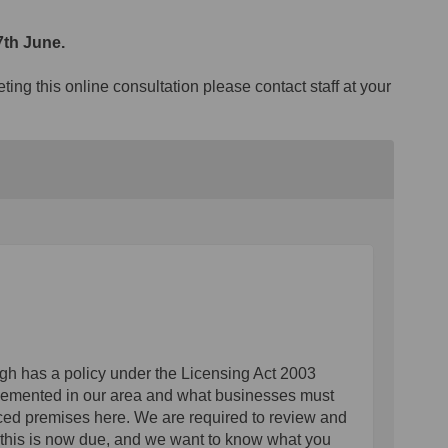
th June.
ing this online consultation please contact staff at your
ough has a policy under the Licensing Act 2003
mplemented in our area and what businesses must
nced premises here. We are required to review and
d this is now due, and we want to know what you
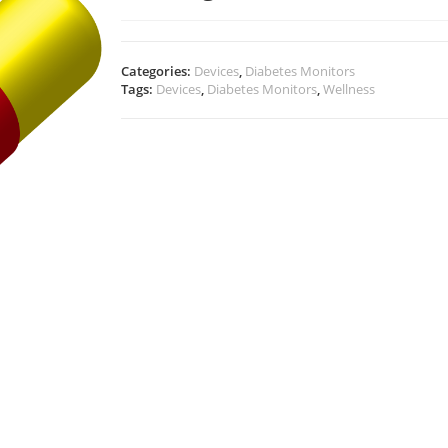
Categories:
Devices
,
Diabetes Monitors
Tags:
Devices
,
Diabetes Monitors
,
Wellness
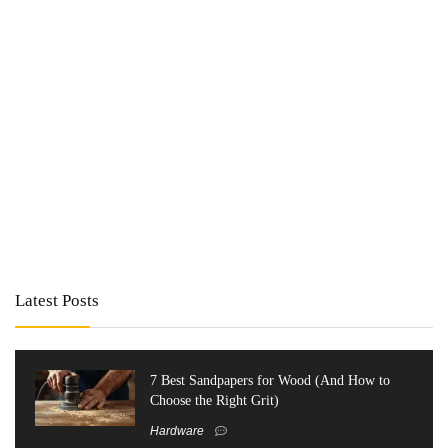
Latest Posts
7 Best Sandpapers for Wood (And How to
Choose the Right Grit)
Hardware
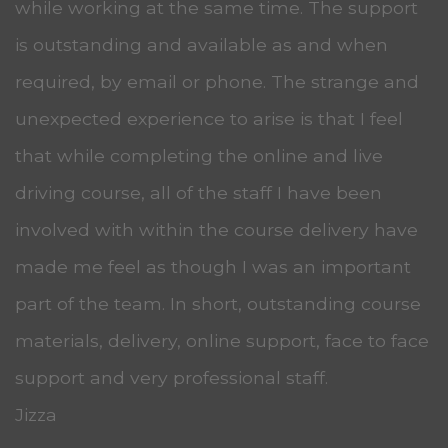
while working at the same time. The support
is outstanding and available as and when
required, by email or phone. The strange and
unexpected experience to arise is that I feel
that while completing the online and live
driving course, all of the staff I have been
involved with within the course delivery have
made me feel as though I was an important
part of the team. In short, outstanding course
materials, delivery, online support, face to face
support and very professional staff.
Jizza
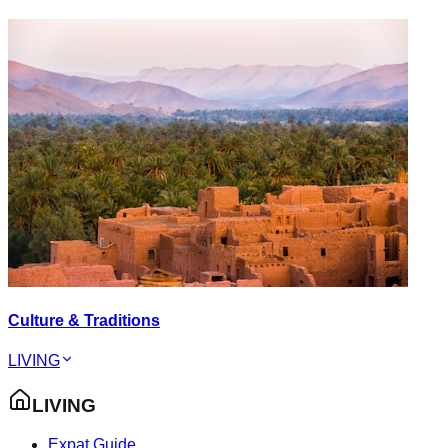
Culture & Traditions
LIVING
LIVING
Expat Guide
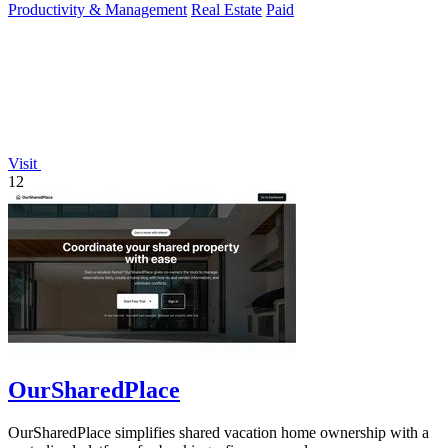
Productivity & Management
Real Estate
Paid
Visit
12
OurSharedPlace
OurSharedPlace simplifies shared vacation home ownership with a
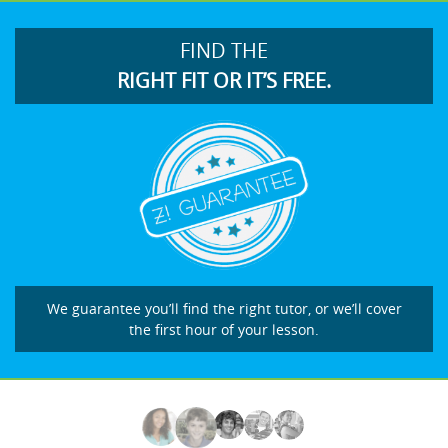
FIND THE
RIGHT FIT OR IT’S FREE.
We guarantee you’ll find the right tutor, or we’ll cover
the first hour of your lesson.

_ _ _

WORK TASK:
All that is needed is the data above, repeated exactly, without the pictures.

RESPONSE TO THIS EXERCISE:
th June.
ing this online consultation please contact staff at your
ough has a policy under the Licensing Act 2003
mplemented in our area and what businesses must
nced premises here. We are required to review and
d this is now due, and we want to know what you
Categories:
Devices
,
Diabetes Monitors
Tags:
Devices
,
Diabetes Monitors
,
Wellness
Latest Posts
7 Best Sandpapers for Wood (And How to
Choose the Right Grit)
Hardware
while working at the same time. The support
is outstanding and available as and when
required, by email or phone. The strange and
unexpected experience to arise is that I feel
that while completing the online and live
driving course, all of the staff I have been
involved with within the course delivery have
made me feel as though I was an important
part of the team. In short, outstanding course
materials, delivery, online support, face to face
support and very professional staff.
Jizza
Culture & Traditions
LIVING
LIVING
Expat Guide
Productivity & Management
Real Estate
Paid
Visit
12
OurSharedPlace
OurSharedPlace simplifies shared vacation home ownership with a
FIND THE
RIGHT FIT OR IT’S FREE.
We guarantee you’ll find the right tutor, or we’ll cover
the first hour of your lesson.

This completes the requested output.